Rare surgery cures Nashik nurse of severe back pain
Nashik resident Shobha Rathi (52) was suffering from excruciating lower back pain for the last three months. She was unable to sit on the floor for her daily prayers and found it difficult to walk or take the bus to get to the rural primary health centre where she works as a nurse, reports Neha Bhayana.mumbai Updated: Mar 16, 2010 02:22 IST
Nashik resident Shobha Rathi (52) was suffering from excruciating lower back pain for the last three months. She was unable to sit on the floor for her daily prayers and found it difficult to walk or take the bus to get to the rural primary health centre where she works as a nurse.
But life changed after a unique surgery at Lilavati Hospital in Bandra. “I do not experience pain while walking now. I will be able to sit on the floor also soon,” she said.
Tests revealed that Rathi’s back pain was due to a condition called spinal instability, where a segment in the lumbar (lower) region of her spine became loose or unstable due to daily wear and tear.
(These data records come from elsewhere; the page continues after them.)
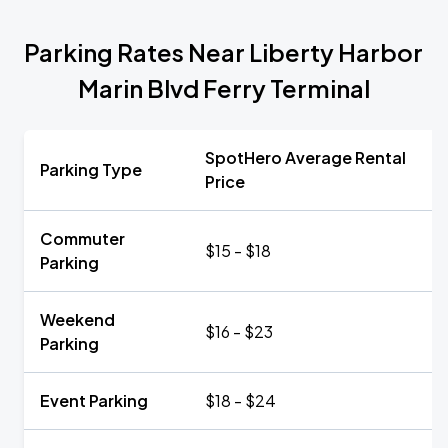
Parking Rates Near Liberty Harbor
Marin Blvd Ferry Terminal
SpotHero Average Rental
Parking Type
Price
Commuter
$15 - $18
Parking
Weekend
$16 - $23
Parking
Event Parking
$18 - $24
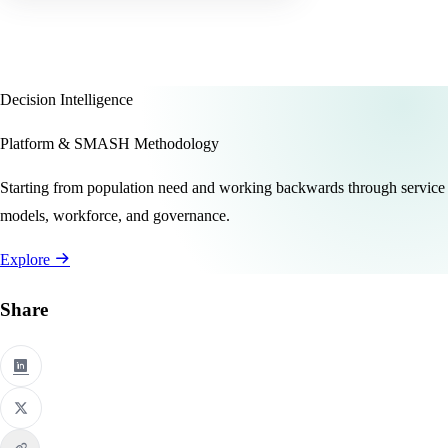
Decision Intelligence
Platform & SMASH Methodology
Starting from population need and working backwards through service
models, workforce, and governance.
Explore
Share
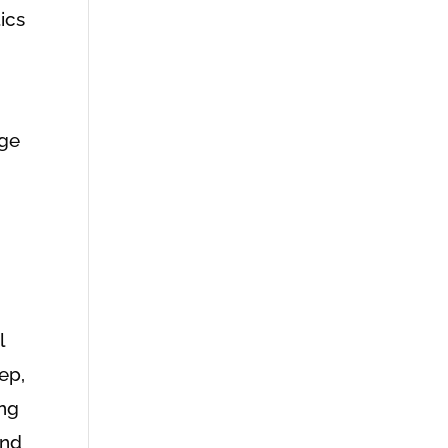
ics
age
l
ep,
ing
and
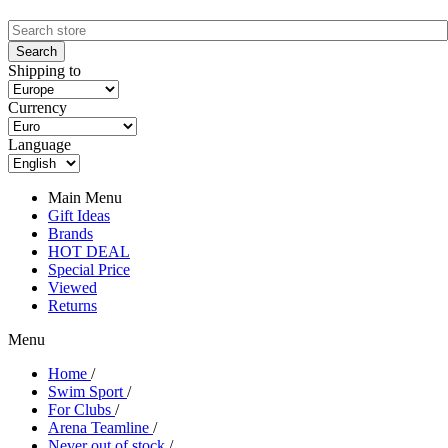
Shipping to
Currency
Language
Main Menu
Gift Ideas
Brands
HOT DEAL
Special Price
Viewed
Returns
Menu
Home
/
Swim Sport
/
For Clubs
/
Arena Teamline
/
Never out of stock
/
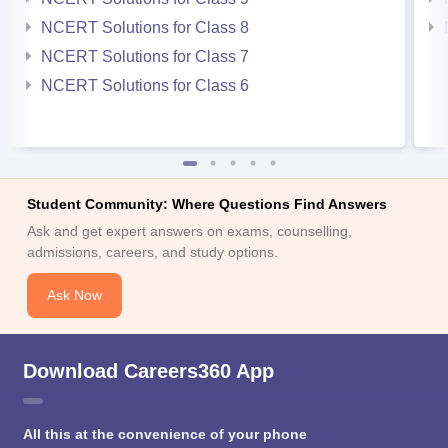
NCERT Solutions for Class 8
NCERT Solutions for Class 7
NCERT Solutions for Class 6
Student Community: Where Questions Find Answers
Ask and get expert answers on exams, counselling,
admissions, careers, and study options.
Ask Now
Download Careers360 App
All this at the convenience of your phone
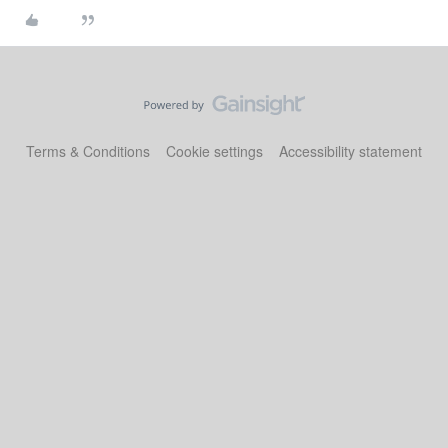
Terms & Conditions
Cookie settings
Accessibility statement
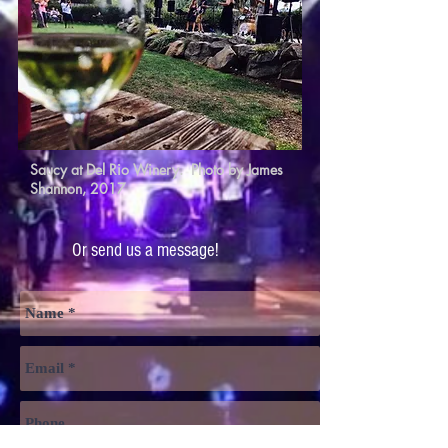
Saucy at Del Rio Winery. Photo by James
Shannon, 2017
Or send us a message!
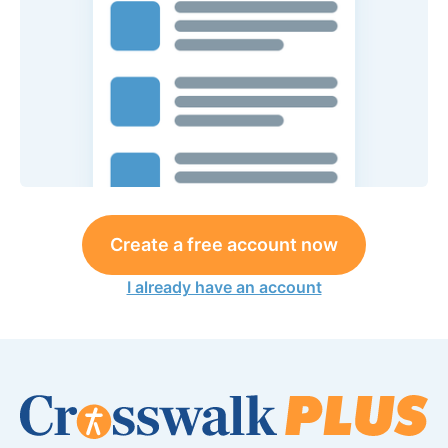
Create a free account now
I already have an account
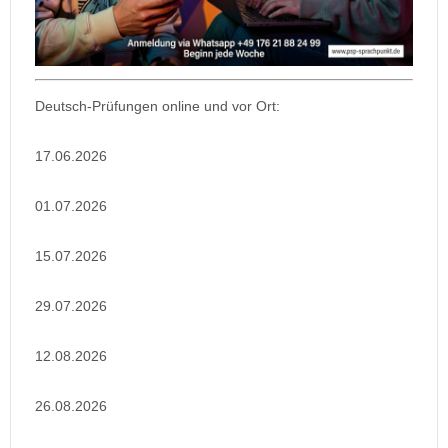
Deutsch-Prüfungen online und vor Ort:
17.06.2026
01.07.2026
15.07.2026
29.07.2026
12.08.2026
26.08.2026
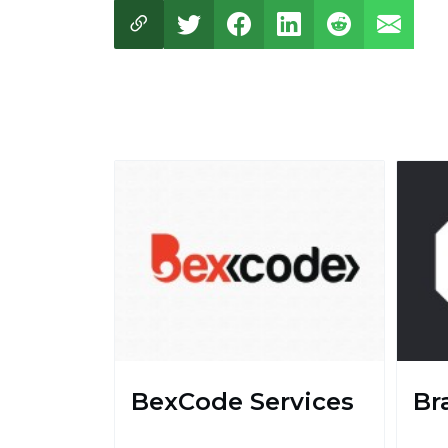
BexCode Services
Br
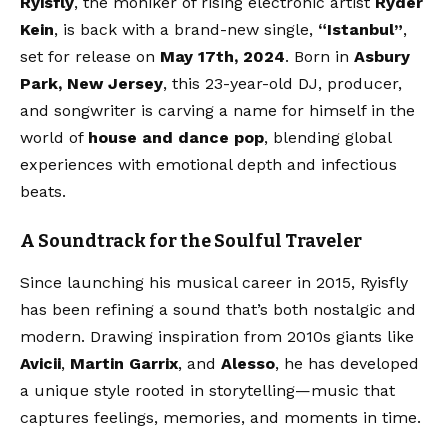
Ryisfly
, the moniker of rising electronic artist
Ryder
Kein
, is back with a brand-new single,
“Istanbul”
,
set for release on
May 17th, 2024
. Born in
Asbury
Park, New Jersey
, this 23-year-old DJ, producer,
and songwriter is carving a name for himself in the
world of
house and dance pop
, blending global
experiences with emotional depth and infectious
beats.
A Soundtrack for the Soulful Traveler
Since launching his musical career in 2015, Ryisfly
has been refining a sound that’s both nostalgic and
modern. Drawing inspiration from 2010s giants like
Avicii
,
Martin Garrix
, and
Alesso
, he has developed
a unique style rooted in storytelling—music that
captures feelings, memories, and moments in time.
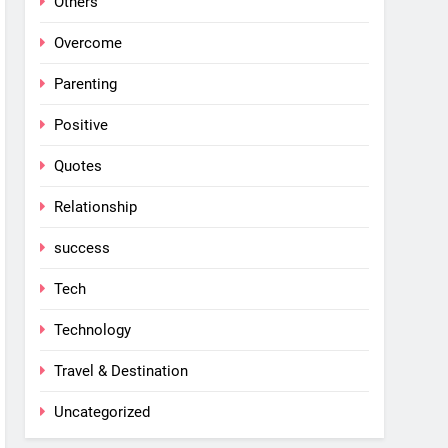
Others
Overcome
Parenting
Positive
Quotes
Relationship
success
Tech
Technology
Travel & Destination
Uncategorized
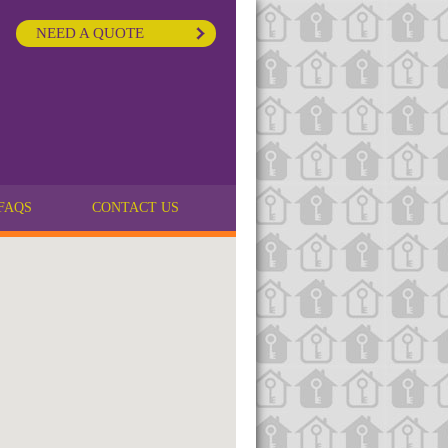
NEED A QUOTE
FAQS
CONTACT US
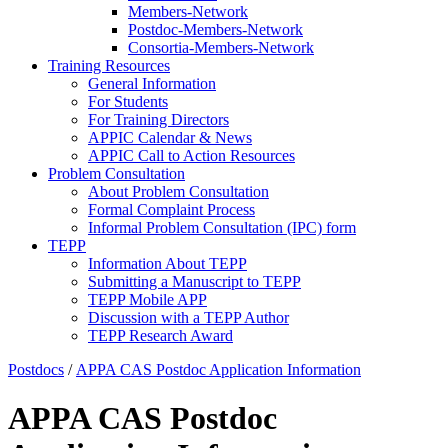
Members-Network
Postdoc-Members-Network
Consortia-Members-Network
Training Resources
General Information
For Students
For Training Directors
APPIC Calendar & News
APPIC Call to Action Resources
Problem Consultation
About Problem Consultation
Formal Complaint Process
Informal Problem Consultation (IPC) form
TEPP
Information About TEPP
Submitting a Manuscript to TEPP
TEPP Mobile APP
Discussion with a TEPP Author
TEPP Research Award
Postdocs
/
APPA CAS Postdoc Application Information
APPA CAS Postdoc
This causes the spinal canal to become narrow leading to pressure on the spinal cord and nerve roots (See graphic).
Rathi came to Mumbai for treatment.
On February 23, senior neuro and spinal surgeon Dr P.S. Ramani implanted a new high-tech device between two of Rathi’s spinous processes (protruding bones in spine) using a minimally invasive procedure.
The device, which is called In-Space percutaneous interspinous distraction device, keeps the processes apart and eases the pressure on the spinal cord.
It also allows the spine to bend in all directions.
“Devices that reproduce the function of the region have been available for a few years but they were about three-cm long. We had to make a fairly big cut to implant them,” said Dr Ramani.
“The new device is just 12 to 16-mm in diameter and can be implanted without any incision.”
The surgeon pointed out that the device is cheaper — it costs Rs 40,000 — compared to older devices that cost Rs 70,000. “The patient is also mobile immediately after the surgery and can be discharged on the same day,” he said.
Though the incidence of instability in the spine is not known and it is ten times less common than slipped disc, it is still a fairly common cause of backache.
“It is more common among people from the lower middle class and lower class because they do more physical work,” said Dr Ramani.
He added that the new device could be used only if the instability has not caused too much damage and when the upper vertebra is likely to move backward (retrolisthesis).